Problem to solve >>
Reproduce the entries below in full, word for word.

Provided data >>
_____

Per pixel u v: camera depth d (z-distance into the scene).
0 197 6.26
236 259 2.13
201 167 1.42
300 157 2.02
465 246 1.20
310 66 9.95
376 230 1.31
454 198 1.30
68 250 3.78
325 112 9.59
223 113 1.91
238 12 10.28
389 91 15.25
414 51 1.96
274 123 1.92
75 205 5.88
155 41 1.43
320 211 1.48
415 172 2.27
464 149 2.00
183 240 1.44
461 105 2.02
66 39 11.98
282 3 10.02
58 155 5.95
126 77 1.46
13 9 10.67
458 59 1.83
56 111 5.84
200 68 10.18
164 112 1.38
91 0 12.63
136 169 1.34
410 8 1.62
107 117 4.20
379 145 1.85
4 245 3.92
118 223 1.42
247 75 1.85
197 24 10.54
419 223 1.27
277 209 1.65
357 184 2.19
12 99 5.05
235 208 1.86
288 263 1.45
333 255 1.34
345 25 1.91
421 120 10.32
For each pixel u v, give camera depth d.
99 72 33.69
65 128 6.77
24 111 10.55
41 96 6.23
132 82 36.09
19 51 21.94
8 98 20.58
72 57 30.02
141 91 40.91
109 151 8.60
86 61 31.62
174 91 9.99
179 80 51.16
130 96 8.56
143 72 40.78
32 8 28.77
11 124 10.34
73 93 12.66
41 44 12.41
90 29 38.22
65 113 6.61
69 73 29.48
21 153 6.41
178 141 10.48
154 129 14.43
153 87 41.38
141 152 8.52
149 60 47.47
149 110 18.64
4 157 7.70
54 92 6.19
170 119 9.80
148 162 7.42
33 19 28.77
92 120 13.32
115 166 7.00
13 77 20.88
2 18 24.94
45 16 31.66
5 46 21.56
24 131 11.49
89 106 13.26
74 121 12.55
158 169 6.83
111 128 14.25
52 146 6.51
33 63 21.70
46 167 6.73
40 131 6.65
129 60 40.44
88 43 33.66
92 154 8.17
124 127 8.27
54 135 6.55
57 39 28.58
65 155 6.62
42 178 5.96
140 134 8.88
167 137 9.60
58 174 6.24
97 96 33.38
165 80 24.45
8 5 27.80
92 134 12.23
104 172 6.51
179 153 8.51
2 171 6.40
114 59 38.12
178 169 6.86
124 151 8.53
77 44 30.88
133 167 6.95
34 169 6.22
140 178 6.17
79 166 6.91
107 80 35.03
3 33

_____

Exercise solution >>
Per pixel u v: camera depth d (z-distance into the scene).
0 197 6.26
236 259 2.13
201 167 1.42
300 157 2.02
465 246 1.20
310 66 9.95
376 230 1.31
454 198 1.30
68 250 3.78
325 112 9.59
223 113 1.91
238 12 10.28
389 91 15.25
414 51 1.96
274 123 1.92
75 205 5.88
155 41 1.43
320 211 1.48
415 172 2.27
464 149 2.00
183 240 1.44
461 105 2.02
66 39 11.98
282 3 10.02
58 155 5.95
126 77 1.46
13 9 10.67
458 59 1.83
56 111 5.84
200 68 10.18
164 112 1.38
91 0 12.63
136 169 1.34
410 8 1.62
107 117 4.20
379 145 1.85
4 245 3.92
118 223 1.42
247 75 1.85
197 24 10.54
419 223 1.27
277 209 1.65
357 184 2.19
12 99 5.05
235 208 1.86
288 263 1.45
333 255 1.34
345 25 1.91
421 120 10.32
For each pixel u v, give camera depth d.
99 72 33.69
65 128 6.77
24 111 10.55
41 96 6.23
132 82 36.09
19 51 21.94
8 98 20.58
72 57 30.02
141 91 40.91
109 151 8.60
86 61 31.62
174 91 9.99
179 80 51.16
130 96 8.56
143 72 40.78
32 8 28.77
11 124 10.34
73 93 12.66
41 44 12.41
90 29 38.22
65 113 6.61
69 73 29.48
21 153 6.41
178 141 10.48
154 129 14.43
153 87 41.38
141 152 8.52
149 60 47.47
149 110 18.64
4 157 7.70
54 92 6.19
170 119 9.80
148 162 7.42
33 19 28.77
92 120 13.32
115 166 7.00
13 77 20.88
2 18 24.94
45 16 31.66
5 46 21.56
24 131 11.49
89 106 13.26
74 121 12.55
158 169 6.83
111 128 14.25
52 146 6.51
33 63 21.70
46 167 6.73
40 131 6.65
129 60 40.44
88 43 33.66
92 154 8.17
124 127 8.27
54 135 6.55
57 39 28.58
65 155 6.62
42 178 5.96
140 134 8.88
167 137 9.60
58 174 6.24
97 96 33.38
165 80 24.45
8 5 27.80
92 134 12.23
104 172 6.51
179 153 8.51
2 171 6.40
114 59 38.12
178 169 6.86
124 151 8.53
77 44 30.88
133 167 6.95
34 169 6.22
140 178 6.17
79 166 6.91
107 80 35.03
3 33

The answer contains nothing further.